= Ragna Rask-Nielsen =

Danish biochemist

Ragna Marie Jenny Rask-Nielsen née Jensen (1900–1998) was a Danish biochemist and medical researcher. After she earned a PhD with a dissertation on the development of carcinogenic tumors in mice in 1948, she carried out laboratory-based studies on antibody-producing tumors. In 1963, her groundbreaking work on viruses causing cancerous lymphoma was published in the journal Nature. When she died at the age of 97, she left her large fortune to a research foundation.

==Biography==
Born on 15 September 1900 in Skive, Denmark, Jutland, Ragna Marie Jenny Jensen was the daughter of the merchant Emil Carl Jensen (1874–1948) and his wife Anna née Hansen (1872–1929). In October 1923 she married the specialist physician Hans Christian Rask-Nielsen (1896–1928). The marriage was dissolved in 1944.

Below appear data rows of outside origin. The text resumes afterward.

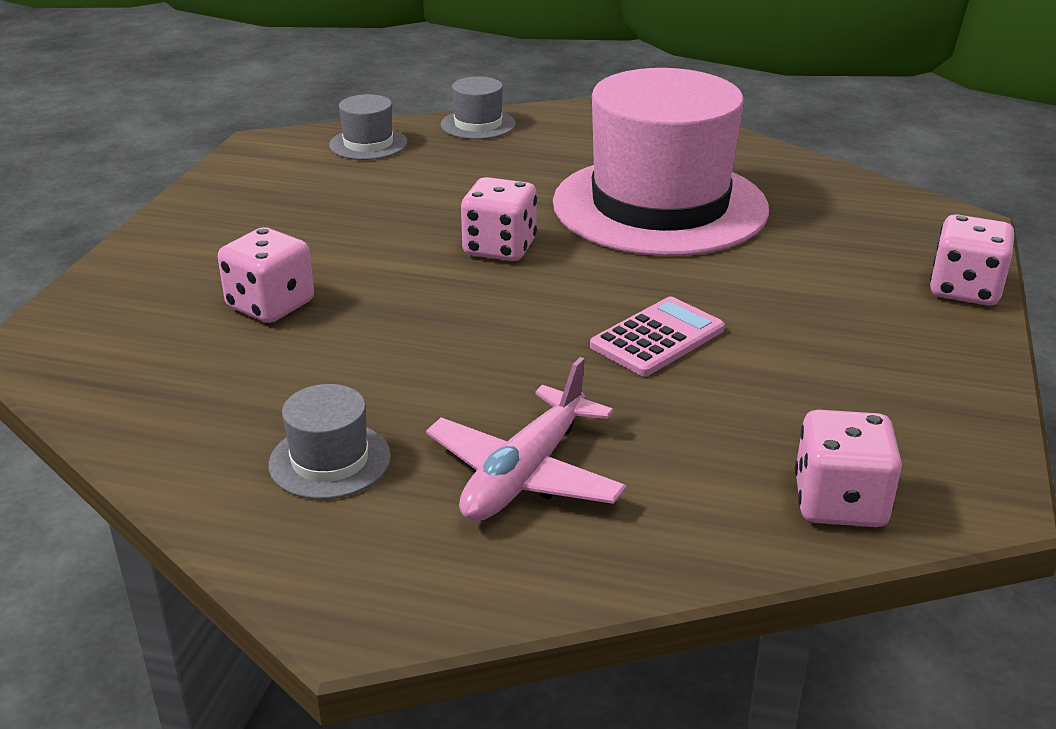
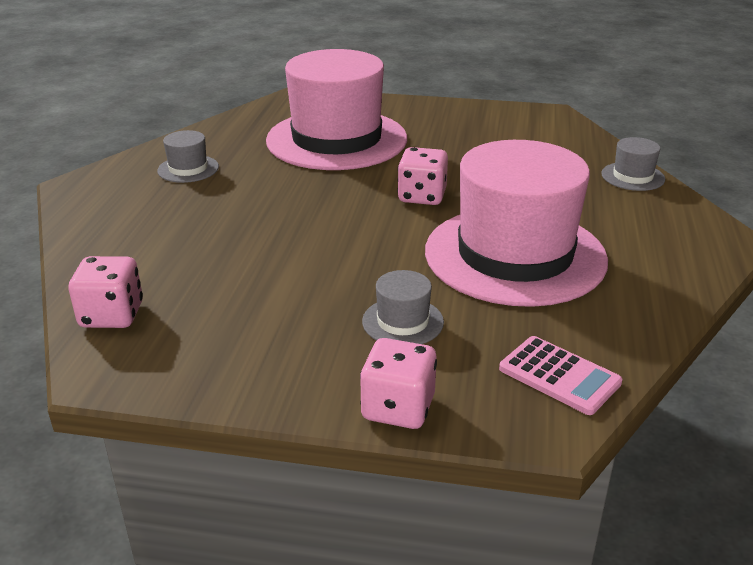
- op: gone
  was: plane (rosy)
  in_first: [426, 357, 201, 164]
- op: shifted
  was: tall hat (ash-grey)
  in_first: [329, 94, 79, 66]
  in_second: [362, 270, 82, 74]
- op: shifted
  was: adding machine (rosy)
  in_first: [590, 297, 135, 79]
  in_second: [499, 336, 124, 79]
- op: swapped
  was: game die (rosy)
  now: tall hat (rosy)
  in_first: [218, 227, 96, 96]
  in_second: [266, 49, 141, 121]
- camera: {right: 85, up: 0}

An only child, she was brought up in a well-to-do home by parents who supported her educational aspirations. Her father was the brother of the Nobel prize winner Johannes V. Jensen and the women's rights activist Thit Jensen. After graduating from high school, she began to read medicine at the University of Copenhagen in 1919 but interrupted her studies when she married in 1923. She then devoted her attention to assisting her husband Hans Rask-Nielsen with his dissertation for a medical doctorate. Thereafter she helped him enthusiastically with his animal experiments, although the results were published only in his name.

Despite being upset by the divorce in 1944, Rask-Nielsen continued her studies, specializing in biology and graduating in 1945. She became an assistant at the university's Biological Institute, continued her experiments and published the results in her own name. Thanks to the support she received from her professor, the nutritionist Richard Ege, who understood her potential, she earned her doctorate in 1948 with a dissertation titled On the Development of Tumors in Various Tissues in Mice, Following Direct Application of a Carcinogenic Hydrocarbon.

Rask-Nielsen continued to conduct experimental leukemia research in the university's biology department, concentrating on anti-body producing tumors. She developed international contacts and made study trips to London and the United States. In 1963, the journal Nature published research showing that she was the first to prove the existence of viruses causing lymph node cancer in experiments with animals. In 1975, she received world recognition for her work when she was featured in the journal Cancer Research as one of the two European women who had had the greatest impact on basic medical-biological research in the 20th century.

Ragna Rask-Nielsen died in Copenhagen on 19 May 1998.